Benjamin Teixeira
pelo espírito Eugênia.
Agora, quero que (…) ligue para (…), e lhe peça que pondere um pouco mais no que decidiu nesta manhã. Faço alusão ao seu projeto de ficar só toda a vida, no que concerne a relacionamentos românticos. Hoje em particular, ela estava fazendo esse tipo de reflexão: que não deseja ter ninguém, que ficará solteira, que se dedicará ao próximo.
Sim, maravilhoso o trabalho espiritual, a solidariedade, o afeto pelas multidões. Mas a questão é que ninguém é completo sem vivenciar a intimidade amorosa e sexual com outra pessoa. No nível humano, uma das experiências mais enriquecedoras que pode existir é justamente a vivência na intimidade – e a mais completa é a romântica-sexual – já que propicia o atrito de personalidades diversas, que são obrigadas a encontrar ajustamentos complexos, que transcendam as contradições superficiais entre seus modos distintos de ser.
Que, sim, não tenha pressa em encontrar o príncipe encantando, mesmo porque quem deve ser encantada é a própria alma, encantada pelo fascínio de Deus e Sua Perfeita Providência, promotora da verdadeira felicidade de indivíduos e coletividades. Somente após ter sido feito o essencial consigo mesmo: a conexão e alinhamento com o Criador e Seus desígnios para si, é que pode o indivíduo estar apto a atrair uma personalidade afim à sua, sem, portanto, jungir-se a experiências mais pungentes, nas duras pugnas do confronto entre caracteres antagônicos.
Que, sim, concentre-se e priorize as questões do espírito, de realização pessoal, profissional, vocacional. Mas que não feche as portas da alma à grande possibilidade evolutiva do relacionamento conjugal, uma das bênçãos mais férteis do Céu às criaturas do purgatório terreno.

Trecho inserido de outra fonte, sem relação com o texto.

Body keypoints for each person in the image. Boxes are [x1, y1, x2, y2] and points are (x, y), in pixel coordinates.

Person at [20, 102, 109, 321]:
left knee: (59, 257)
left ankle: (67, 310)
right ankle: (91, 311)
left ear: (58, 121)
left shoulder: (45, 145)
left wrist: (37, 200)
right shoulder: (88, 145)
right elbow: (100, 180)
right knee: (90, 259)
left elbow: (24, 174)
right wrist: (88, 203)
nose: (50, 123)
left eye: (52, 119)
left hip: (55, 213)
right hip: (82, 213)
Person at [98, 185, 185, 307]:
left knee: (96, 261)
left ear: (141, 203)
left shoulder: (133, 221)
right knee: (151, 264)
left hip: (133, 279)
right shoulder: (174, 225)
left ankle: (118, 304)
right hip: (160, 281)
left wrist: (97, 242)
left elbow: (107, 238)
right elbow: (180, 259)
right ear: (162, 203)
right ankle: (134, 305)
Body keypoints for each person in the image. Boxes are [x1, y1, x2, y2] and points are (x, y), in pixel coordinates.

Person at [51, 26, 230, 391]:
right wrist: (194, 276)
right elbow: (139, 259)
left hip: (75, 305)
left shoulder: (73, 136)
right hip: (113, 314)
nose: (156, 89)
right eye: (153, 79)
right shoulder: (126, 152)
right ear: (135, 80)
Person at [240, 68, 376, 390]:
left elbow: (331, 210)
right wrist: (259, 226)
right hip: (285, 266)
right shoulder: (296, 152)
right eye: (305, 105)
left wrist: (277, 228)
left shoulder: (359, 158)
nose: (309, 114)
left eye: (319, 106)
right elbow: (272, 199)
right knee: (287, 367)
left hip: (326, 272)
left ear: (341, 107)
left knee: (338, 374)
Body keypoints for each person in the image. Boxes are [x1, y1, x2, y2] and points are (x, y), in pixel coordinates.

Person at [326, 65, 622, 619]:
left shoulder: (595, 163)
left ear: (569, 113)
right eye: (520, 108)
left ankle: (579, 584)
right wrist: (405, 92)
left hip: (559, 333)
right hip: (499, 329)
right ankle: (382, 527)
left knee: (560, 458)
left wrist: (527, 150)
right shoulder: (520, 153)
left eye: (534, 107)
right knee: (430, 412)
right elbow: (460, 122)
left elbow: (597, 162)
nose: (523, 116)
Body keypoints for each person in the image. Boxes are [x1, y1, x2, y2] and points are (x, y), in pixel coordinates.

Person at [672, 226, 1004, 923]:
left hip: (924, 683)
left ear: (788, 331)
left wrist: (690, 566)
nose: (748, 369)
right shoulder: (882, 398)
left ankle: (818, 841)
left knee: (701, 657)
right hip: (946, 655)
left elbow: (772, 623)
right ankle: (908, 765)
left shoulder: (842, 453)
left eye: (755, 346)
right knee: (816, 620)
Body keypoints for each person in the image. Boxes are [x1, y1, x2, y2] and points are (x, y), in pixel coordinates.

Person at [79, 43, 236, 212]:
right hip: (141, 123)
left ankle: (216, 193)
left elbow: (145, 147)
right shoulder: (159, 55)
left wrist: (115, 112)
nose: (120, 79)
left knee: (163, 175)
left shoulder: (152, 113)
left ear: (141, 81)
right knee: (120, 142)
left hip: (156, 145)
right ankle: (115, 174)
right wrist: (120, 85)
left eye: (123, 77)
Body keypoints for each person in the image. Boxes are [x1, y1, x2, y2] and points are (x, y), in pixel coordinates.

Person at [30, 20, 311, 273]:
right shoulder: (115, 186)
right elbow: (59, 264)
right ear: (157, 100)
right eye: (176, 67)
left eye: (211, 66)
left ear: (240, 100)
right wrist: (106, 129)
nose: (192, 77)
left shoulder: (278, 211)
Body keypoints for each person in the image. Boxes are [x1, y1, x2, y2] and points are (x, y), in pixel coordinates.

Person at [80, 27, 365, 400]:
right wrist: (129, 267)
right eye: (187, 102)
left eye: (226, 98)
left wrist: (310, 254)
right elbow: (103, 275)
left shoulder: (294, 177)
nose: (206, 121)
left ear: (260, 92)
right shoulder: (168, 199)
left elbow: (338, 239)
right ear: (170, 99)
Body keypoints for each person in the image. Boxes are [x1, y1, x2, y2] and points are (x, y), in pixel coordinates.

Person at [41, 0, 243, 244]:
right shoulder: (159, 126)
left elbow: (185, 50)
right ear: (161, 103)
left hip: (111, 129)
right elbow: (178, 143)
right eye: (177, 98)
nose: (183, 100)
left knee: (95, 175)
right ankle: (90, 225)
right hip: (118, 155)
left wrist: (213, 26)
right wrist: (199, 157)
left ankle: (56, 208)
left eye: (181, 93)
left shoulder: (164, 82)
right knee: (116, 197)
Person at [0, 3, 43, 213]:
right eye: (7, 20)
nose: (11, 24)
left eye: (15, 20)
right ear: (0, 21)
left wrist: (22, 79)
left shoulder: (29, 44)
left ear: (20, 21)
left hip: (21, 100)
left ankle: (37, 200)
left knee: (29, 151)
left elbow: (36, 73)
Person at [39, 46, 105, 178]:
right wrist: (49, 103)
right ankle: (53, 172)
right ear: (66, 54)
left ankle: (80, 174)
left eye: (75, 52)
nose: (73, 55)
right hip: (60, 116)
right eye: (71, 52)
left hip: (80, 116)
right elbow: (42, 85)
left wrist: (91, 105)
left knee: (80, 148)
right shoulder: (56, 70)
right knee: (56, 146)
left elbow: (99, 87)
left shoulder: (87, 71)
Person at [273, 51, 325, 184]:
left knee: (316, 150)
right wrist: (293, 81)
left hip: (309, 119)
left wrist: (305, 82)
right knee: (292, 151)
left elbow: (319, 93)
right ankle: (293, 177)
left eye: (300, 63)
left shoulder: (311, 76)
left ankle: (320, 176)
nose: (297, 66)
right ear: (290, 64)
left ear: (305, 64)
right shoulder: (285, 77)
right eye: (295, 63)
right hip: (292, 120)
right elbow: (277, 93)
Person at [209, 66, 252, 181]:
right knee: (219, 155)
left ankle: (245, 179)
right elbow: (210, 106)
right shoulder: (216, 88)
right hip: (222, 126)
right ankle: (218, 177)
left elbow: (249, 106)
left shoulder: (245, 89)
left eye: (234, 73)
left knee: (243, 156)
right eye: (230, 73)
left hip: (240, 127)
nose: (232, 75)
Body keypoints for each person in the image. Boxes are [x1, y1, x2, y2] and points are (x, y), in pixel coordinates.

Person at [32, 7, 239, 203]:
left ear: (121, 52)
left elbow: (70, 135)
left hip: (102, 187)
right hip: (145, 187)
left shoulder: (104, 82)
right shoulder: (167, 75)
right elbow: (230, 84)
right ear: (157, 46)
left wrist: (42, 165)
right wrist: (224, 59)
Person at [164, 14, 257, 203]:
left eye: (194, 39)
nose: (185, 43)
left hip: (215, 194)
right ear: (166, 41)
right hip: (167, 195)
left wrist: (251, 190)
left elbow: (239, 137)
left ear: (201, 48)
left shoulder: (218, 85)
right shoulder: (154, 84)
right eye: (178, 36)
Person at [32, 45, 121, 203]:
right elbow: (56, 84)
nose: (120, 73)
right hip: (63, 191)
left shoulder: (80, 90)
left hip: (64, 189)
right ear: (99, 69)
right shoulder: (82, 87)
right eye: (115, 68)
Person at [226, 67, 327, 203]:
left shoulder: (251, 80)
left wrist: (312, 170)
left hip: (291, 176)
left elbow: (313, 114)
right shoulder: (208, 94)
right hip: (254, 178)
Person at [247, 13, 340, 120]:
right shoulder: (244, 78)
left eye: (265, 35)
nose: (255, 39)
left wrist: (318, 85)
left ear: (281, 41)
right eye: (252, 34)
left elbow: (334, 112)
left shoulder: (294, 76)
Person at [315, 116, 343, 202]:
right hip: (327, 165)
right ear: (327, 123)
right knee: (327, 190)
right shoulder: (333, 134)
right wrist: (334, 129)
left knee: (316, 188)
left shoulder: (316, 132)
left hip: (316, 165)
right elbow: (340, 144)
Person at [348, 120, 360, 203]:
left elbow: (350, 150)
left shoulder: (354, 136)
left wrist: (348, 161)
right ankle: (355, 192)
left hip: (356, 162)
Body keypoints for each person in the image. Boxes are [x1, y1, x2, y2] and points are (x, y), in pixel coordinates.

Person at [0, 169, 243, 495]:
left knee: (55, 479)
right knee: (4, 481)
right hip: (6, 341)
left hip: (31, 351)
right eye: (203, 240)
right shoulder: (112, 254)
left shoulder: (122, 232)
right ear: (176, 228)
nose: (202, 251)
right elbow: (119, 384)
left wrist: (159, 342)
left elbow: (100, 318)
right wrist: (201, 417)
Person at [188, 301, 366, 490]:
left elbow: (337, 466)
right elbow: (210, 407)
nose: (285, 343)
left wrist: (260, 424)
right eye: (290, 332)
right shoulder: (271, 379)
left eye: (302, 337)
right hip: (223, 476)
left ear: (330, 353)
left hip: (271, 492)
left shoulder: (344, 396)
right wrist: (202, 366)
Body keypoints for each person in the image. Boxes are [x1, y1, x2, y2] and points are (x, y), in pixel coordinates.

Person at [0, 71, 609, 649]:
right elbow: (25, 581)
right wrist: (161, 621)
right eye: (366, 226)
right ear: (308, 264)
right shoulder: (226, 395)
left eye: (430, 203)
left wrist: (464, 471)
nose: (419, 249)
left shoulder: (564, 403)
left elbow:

Fugir aos relacionamentos íntimos pode ser tão-somente isso: uma fuga. A pretensão de superioridade pode, sorrateiramente, estar-se imiscuindo nas entranhas da alma, para roubar integridade, inteireza, saúde emocional e mesmo espiritual da pessoa, através da tese
puritana do celibato. O celibato é, em princípio, desnatural. Almas que atingiram o nível de serem inteiramente auto-suficientes no plano físico, fazem-no espontaneamente, sem demonstrar o menor laivo de frustração ou amargura – o que mui raramente se encontra entre apologistas do distanciamento afetivo. Amiúde, aqueles que se escondem por detrás desse rótulo, ocultam terríveis problemáticas sexuais, decorrentes de traumas dessa ou de outras vidas, ou encobrem – o que é ainda em diversas circunstâncias necessário – a sua condição homossexual, tiranicamente marginalizada na cultura machista e conservadora que ainda impera nas sociedades humanas de hoje. Mas mesmo esses não se devem conformar à solidão compulsória, abusivamente determinada pelos interesses mesquinhos das tradições primevas, e, ainda que à socapa, manter relacionamentos afetivos, para seu próprio bem e das pessoas a quem servem.
Não se ponha à distância dos relacionamentos íntimos. Justamente por o desejo, a posse, a busca de supremacia do ego e a queda de todas as máscaras da conveniência social acontecerem nos complicados e quase sempre dolorosos relacionamentos íntimos é que se tem neles uma espécie de catalisador do progresso psicológico e moral do indivíduo, um fermentador de valores e habilidades íntimas de sentir, superar-se, perdoar e amar.
Não por acaso Jesus disse: “onde dois ou mais estiverem juntos, eu me farei presente.” Ele poderia dizer onde “mais de um” estivesse presente Ele se faria presente. Quis destacar a relação dúplice, que se desdobra em filhos do casal, sejam biológicos ou não, sejam adotados ou apadrinhados, sejam crianças ou adultos protegidos, senão mesmo toda uma coletividade, porque quis estabelecer o Mestre que, a partir da célula da união integral entre dois seres, surgiria a energia suficiente de atrito, combustão, propulsão e transformação, para semear e fertilizar realizações de importância significativa para a humanidade, ainda que seja a humanidade daqueles apenas dois solitários sofredores domésticos, que se preparam para a eternidade de união completa com Deus e toda a comunidade dos Espíritos Puros.